She spoke curtly, and he made no rejoinder, uncertain of her meaning.

“What was the other argument that might count in my favour, Lucilla? One was my need of you. I think I’ve shown you that. But you said ‘two things, to be accurate.’ Tell me what the other was.”

“Is,” she corrected, with a sound that was very nearly a laugh, and that caused him to look at her.

She faced his gaze with all her own steadiness, but for the first time he saw Lucilla’s mild imperviousness, her implacable matter-of-factness, as a shield for something infinitely fragile and sensitive.

Her voice, always quiet, was quieter than ever when she spoke.

“It’s fair to tell you, I think. I’ve loved you for a long time now. So you see my risks would be greater than yours, Owen. That’s why I was afraid of impulse. But you see I’ve told you this—which was rather difficult to say—because it seems to me that our one chance lies in absolute honesty. We’ve faced the fact together that you’re—just lonely, and that’s why you want me—but—we’ve got to face the other fact too—both of us—I mean that, for me—you do stand for romance, Owen.”

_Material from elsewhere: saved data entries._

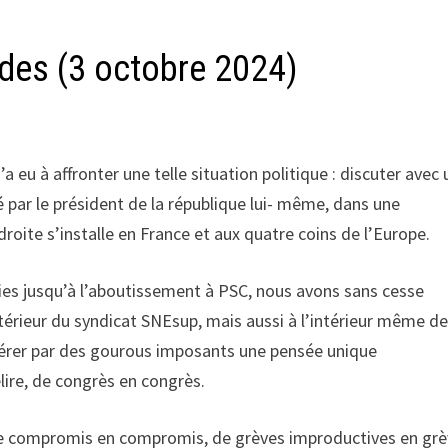
des (3 octobre 2024)
a eu à affronter une telle situation politique : discuter avec 
 par le président de la république lui- même, dans une
roite s’installe en France et aux quatre coins de l’Europe.
ies jusqu’à l’aboutissement à PSC, nous avons sans cesse
térieur du syndicat SNEsup, mais aussi à l’intérieur même d
gérer par des gourous imposants une pensée unique
lire, de congrès en congrès.
e, de compromis en compromis, de grèves improductives en gr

Her voice had not altered, but the effort with which she had spoken had brought tears, that Owen had never seen there before, to Lucilla’s eyes.

Nevertheless she smiled at him valiantly.

For the first time, perhaps, since his childhood, Quentillian found himself unable to analyse his feelings or to translate them into tersely sententious periods.

In the long silence that fell between them, there began a process by which he slowly reversed certain judgments, and eliminated certain axioms, which hitherto had stood to him for wisdom.